**Quoted passage**
§ §
ADR-0004: Live runner runs on Fly.io Machines (one per deployment)

Status: accepted
Date: 2026-05-27

Context

The live trading runtime has constraints that don't fit Vercel Functions:

Persistent WebSocket to Hyperliquid (market data, fills)
Long-lived state across ticks (broker handle, in-flight orders)
Schedule adherence (cron-aligned ticks; can't afford cold start on each tick)
Per-Skill isolation — a crash in one Skill must not affect another

Vercel Fluid Compute is excellent for stateless HTTP, but a multi-hour-running process with a held WS connection is fighting its design.

Candidates: Fly.io Machines, Railway, Render, self-hosted VMs on Hetzner/DO, AWS ECS/Fargate, single dispatcher process pattern.

Fly.io Machines, one machine per active Deployment. The apps/live-runner Node service is the only thing on the machine. Provisioned on Deploy Live click via the Fly Machines API; destroyed when the deployment stops.

Alternatives considered

Alt A — Railway / Render workers

Simpler PaaS, single always-on process
Single shared process for all Skills = noisy-neighbor and blast-radius problems
Not picked: isolation matters for production trading; one bad Skill should not take down others.

Alt B — Self-hosted VMs (Hetzner/DO/AWS)

Cheapest at scale, total control
Operational burden: provisioning automation, OS updates, monitoring, networking
Not picked: premature. Pay Fly for the orchestration until we're large enough to absorb the toil.

Alt C — Single dispatcher process that spawns workers

One coordinator on Fly that owns N Skills, manages worker subprocesses
More moving parts, harder restart semantics, shared failure domain
Not picked: per-machine isolation is simpler and Fly bills per-second so it's not noticeably more expensive at our scale.

Alt D — Vercel Functions with cron polling

Skill ticks become cron-fired HTTP requests
No WS = polling-only agents = higher latency to fills + higher RPC volume
State must be re-fetched on every tick (no in-process cache of positions)
Not picked: latency and cost penalty is significant for active strategies; design constraint we don't want.

Alt E — AWS ECS Fargate

Production-grade container orchestration
Significantly more setup (VPC, IAM, ALB if needed)
Not picked: Fly gives 80% of the value with 5% of the setup at our scale.

Consequences

Positive

Isolation: one Skill's crash, memory leak, or runaway loop only affects itself
Fast cold start: Fly machines boot in ~1s; if a machine restarts after a crash, the deployment is back ticking within seconds
Per-Skill cost transparency: "this Skill costs $X/mo on infra" is a trivial query
Scale: N Skills = N machines, scales linearly with no orchestration code from us
Stop = free: Fly machines bill only while running; stopped deployment = $0
Fly Logs scoped per machine = per-Skill log streams without extra work

Negative / trade-offs

Adds Fly as a vendor (operationally separate from Vercel)
Fly Machines API has its own auth, rate limits, regions to think about
Cross-machine coordination (e.g., shared rate limits across all Skills) requires a coordination layer in Postgres
Fly outages affect all live trading on the platform

Things we'll need to revisit

When we have >100 live deployments, evaluate whether dispatcher-pool architecture saves enough cost to justify the complexity
If Fly availability becomes a problem, evaluate a multi-region active-passive setup
Latency: confirm Fly region (iad) is well-placed vs Hyperliquid's API endpoints. Move to a different region if latency becomes a strategy issue.

References

docs/architecture/live-runtime.md
Fly Machines API: https://fly.io/docs/machines/
§ §
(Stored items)
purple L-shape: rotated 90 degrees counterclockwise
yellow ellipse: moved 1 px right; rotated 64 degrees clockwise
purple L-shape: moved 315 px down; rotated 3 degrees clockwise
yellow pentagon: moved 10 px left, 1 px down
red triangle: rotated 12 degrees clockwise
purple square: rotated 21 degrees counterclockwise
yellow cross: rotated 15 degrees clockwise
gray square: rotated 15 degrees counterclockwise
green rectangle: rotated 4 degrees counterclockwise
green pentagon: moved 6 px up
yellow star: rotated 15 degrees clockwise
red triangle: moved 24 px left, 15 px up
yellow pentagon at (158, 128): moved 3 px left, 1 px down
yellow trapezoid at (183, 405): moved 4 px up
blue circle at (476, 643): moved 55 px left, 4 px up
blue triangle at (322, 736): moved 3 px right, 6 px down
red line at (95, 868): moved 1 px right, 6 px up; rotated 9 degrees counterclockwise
§ §
**Problem set**
• A. In the decision record on the live runner, which Fly region needs to be confirmed as well-placed relative to Hyperliquid's API endpoints?
• B. Copy out all seventeen lines of the shape sequence records without changing anything.

**Full solutions**
• A. The iad region.

• B.
purple L-shape: rotated 90 degrees counterclockwise
yellow ellipse: moved 1 px right; rotated 64 degrees clockwise
purple L-shape: moved 315 px down; rotated 3 degrees clockwise
yellow pentagon: moved 10 px left, 1 px down
red triangle: rotated 12 degrees clockwise
purple square: rotated 21 degrees counterclockwise
yellow cross: rotated 15 degrees clockwise
gray square: rotated 15 degrees counterclockwise
green rectangle: rotated 4 degrees counterclockwise
green pentagon: moved 6 px up
yellow star: rotated 15 degrees clockwise
red triangle: moved 24 px left, 15 px up
yellow pentagon at (158, 128): moved 3 px left, 1 px down
yellow trapezoid at (183, 405): moved 4 px up
blue circle at (476, 643): moved 55 px left, 4 px up
blue triangle at (322, 736): moved 3 px right, 6 px down
red line at (95, 868): moved 1 px right, 6 px up; rotated 9 degrees counterclockwise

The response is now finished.